Electrode potential Mg is greater than EP of Al .
Hence Al is anode and Mg is cathode.
emf = E(cathode) - E(anode) = -0.54- (-1.66) = 1.12V
option B is correct not D
if emf is - ve the reaction is not feasible

The electrode potential of a substance is a measure of the tendency of that substance to undergo reduction or oxidation. The more negative the electrode potential, the greater the tendency for reduction to occur, and vice versa. In a galvanic cell, the electrode potential difference between the two electrodes determines the electromotive force (e.m.f.) of the cell.

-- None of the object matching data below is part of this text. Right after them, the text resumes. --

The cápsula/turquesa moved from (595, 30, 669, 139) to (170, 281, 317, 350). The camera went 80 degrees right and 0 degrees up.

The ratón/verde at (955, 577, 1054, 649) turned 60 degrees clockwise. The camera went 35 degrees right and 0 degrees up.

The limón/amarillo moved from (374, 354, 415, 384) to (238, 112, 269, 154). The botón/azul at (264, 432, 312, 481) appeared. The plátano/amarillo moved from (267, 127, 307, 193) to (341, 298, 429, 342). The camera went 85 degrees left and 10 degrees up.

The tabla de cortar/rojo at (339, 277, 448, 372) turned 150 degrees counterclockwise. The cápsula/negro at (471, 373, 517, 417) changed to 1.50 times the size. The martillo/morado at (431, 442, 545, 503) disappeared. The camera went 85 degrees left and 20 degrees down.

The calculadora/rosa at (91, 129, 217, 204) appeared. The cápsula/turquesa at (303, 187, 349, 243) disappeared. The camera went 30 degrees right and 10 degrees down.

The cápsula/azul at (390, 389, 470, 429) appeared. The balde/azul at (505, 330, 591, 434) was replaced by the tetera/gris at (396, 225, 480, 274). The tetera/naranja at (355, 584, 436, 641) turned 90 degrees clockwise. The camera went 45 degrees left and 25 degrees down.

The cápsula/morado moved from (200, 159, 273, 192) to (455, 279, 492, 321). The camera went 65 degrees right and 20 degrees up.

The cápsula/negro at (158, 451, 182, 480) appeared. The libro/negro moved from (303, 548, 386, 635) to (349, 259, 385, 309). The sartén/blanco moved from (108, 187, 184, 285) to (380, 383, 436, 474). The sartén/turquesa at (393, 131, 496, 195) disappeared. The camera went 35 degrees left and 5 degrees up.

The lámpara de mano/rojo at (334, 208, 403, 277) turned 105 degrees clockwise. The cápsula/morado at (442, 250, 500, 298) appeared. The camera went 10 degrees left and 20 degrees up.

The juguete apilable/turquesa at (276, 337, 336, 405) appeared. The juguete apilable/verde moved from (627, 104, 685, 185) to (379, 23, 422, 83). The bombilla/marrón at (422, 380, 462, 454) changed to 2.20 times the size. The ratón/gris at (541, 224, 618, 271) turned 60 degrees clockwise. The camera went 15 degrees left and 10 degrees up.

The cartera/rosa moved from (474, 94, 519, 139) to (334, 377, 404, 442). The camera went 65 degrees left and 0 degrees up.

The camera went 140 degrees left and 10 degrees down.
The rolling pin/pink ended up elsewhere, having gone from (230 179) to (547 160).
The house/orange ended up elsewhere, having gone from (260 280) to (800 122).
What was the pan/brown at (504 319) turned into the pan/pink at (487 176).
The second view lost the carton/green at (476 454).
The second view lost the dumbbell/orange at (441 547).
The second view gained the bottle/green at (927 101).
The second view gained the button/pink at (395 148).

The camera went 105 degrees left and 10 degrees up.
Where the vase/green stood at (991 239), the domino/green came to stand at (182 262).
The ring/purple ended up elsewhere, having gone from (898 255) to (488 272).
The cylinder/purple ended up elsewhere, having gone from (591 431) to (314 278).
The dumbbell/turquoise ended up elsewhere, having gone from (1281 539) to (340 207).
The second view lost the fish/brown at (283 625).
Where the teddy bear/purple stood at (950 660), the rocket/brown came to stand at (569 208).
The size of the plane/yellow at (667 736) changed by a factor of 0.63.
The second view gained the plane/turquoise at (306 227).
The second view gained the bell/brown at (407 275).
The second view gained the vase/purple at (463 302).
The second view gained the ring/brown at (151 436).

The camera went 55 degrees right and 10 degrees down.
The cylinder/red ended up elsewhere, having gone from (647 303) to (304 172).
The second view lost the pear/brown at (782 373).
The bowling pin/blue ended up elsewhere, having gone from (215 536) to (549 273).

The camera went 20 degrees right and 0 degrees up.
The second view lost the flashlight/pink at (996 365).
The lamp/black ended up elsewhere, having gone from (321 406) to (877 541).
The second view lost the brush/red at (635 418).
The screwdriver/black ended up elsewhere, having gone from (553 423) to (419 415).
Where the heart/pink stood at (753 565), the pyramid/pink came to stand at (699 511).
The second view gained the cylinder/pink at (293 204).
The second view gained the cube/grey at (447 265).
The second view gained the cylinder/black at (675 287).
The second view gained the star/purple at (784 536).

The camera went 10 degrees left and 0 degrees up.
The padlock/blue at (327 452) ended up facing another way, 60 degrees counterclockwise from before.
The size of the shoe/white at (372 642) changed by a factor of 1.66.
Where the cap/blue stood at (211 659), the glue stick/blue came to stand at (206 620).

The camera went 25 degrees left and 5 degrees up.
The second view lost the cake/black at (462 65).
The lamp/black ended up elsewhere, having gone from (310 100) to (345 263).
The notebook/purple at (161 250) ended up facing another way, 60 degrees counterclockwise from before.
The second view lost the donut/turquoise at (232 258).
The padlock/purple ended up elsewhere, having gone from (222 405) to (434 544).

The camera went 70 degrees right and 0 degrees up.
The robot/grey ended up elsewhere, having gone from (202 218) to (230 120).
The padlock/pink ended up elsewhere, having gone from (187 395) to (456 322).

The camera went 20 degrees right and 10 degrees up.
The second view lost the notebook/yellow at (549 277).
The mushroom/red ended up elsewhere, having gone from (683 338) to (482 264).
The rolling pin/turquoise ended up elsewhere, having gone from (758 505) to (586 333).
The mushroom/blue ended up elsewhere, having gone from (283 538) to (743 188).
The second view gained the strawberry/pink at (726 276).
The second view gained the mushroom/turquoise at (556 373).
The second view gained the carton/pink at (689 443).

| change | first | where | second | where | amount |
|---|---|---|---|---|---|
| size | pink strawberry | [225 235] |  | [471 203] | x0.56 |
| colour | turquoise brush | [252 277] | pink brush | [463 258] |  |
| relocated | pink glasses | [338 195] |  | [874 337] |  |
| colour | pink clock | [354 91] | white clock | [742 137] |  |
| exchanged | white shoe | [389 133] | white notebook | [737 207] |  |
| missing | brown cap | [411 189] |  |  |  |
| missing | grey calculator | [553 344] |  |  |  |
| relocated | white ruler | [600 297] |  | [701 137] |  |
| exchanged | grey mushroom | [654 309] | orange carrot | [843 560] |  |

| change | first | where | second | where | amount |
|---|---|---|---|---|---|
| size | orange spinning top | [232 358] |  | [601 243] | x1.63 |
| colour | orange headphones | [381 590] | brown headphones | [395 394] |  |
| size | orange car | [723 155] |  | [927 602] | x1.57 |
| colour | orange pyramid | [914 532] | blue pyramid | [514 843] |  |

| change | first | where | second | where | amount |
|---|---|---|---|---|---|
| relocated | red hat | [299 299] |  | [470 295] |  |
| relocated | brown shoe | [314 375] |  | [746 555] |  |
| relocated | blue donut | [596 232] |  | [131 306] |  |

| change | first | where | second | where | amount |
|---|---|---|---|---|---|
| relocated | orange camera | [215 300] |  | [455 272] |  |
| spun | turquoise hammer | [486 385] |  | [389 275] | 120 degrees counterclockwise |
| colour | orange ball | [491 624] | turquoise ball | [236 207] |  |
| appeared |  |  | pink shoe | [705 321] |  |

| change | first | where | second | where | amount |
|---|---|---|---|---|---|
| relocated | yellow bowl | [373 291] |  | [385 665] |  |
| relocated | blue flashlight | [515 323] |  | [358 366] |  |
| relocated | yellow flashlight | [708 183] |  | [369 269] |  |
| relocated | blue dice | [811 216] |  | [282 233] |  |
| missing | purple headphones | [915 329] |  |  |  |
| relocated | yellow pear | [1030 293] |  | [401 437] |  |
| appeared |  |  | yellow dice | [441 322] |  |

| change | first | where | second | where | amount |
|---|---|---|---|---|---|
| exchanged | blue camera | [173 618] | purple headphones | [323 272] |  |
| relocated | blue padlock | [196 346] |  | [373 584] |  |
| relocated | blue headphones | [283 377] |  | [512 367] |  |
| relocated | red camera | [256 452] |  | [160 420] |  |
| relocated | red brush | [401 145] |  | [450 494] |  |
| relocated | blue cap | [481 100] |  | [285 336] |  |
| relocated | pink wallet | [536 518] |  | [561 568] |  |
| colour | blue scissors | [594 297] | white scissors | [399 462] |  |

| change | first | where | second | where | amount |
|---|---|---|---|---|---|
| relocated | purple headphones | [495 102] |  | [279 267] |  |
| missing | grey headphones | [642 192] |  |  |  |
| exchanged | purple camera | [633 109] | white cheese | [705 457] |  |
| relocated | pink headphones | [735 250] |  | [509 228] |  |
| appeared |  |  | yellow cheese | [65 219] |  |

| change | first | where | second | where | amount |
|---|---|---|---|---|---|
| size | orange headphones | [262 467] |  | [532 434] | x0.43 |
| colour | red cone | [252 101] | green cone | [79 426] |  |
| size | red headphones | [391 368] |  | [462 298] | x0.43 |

In this case, the electrode potential of aluminum (Al) is -1.66 V, and the electrode potential of magnesium (Mg) is -0.54 V. The e.m.f. of the galvanic cell can be determined by subtracting the electrode potential of the anode (Mg) from the electrode potential of the cathode (Al). In this case, it would be -1.66 V - (-0.54 V) = -1.12 V.

Explanation:
1. Understand the concept of electrode potential:
- Electrode potential is a measure of the tendency of a substance to undergo reduction or oxidation.
- More negative electrode potential indicates a greater tendency for reduction to occur, and vice versa.

2. Determine the electrode potentials of Al and Mg:
- The electrode potential of Al is -1.66 V.
- The electrode potential of Mg is -0.54 V.

3. Calculate the e.m.f. of the galvanic cell:
- The e.m.f. of the cell is determined by subtracting the electrode potential of the anode (Mg) from the electrode potential of the cathode (Al).
- In this case, the e.m.f. would be -1.66 V - (-0.54 V) = -1.12 V.

4. Identify the correct answer:
- The correct answer is option 'D', which states that the e.m.f. of the galvanic cell is -1.12 V.

In summary, the e.m.f. of the galvanic cell with electrode potentials of Al equal to -1.66 V and Mg equal to -0.54 V is -1.12 V.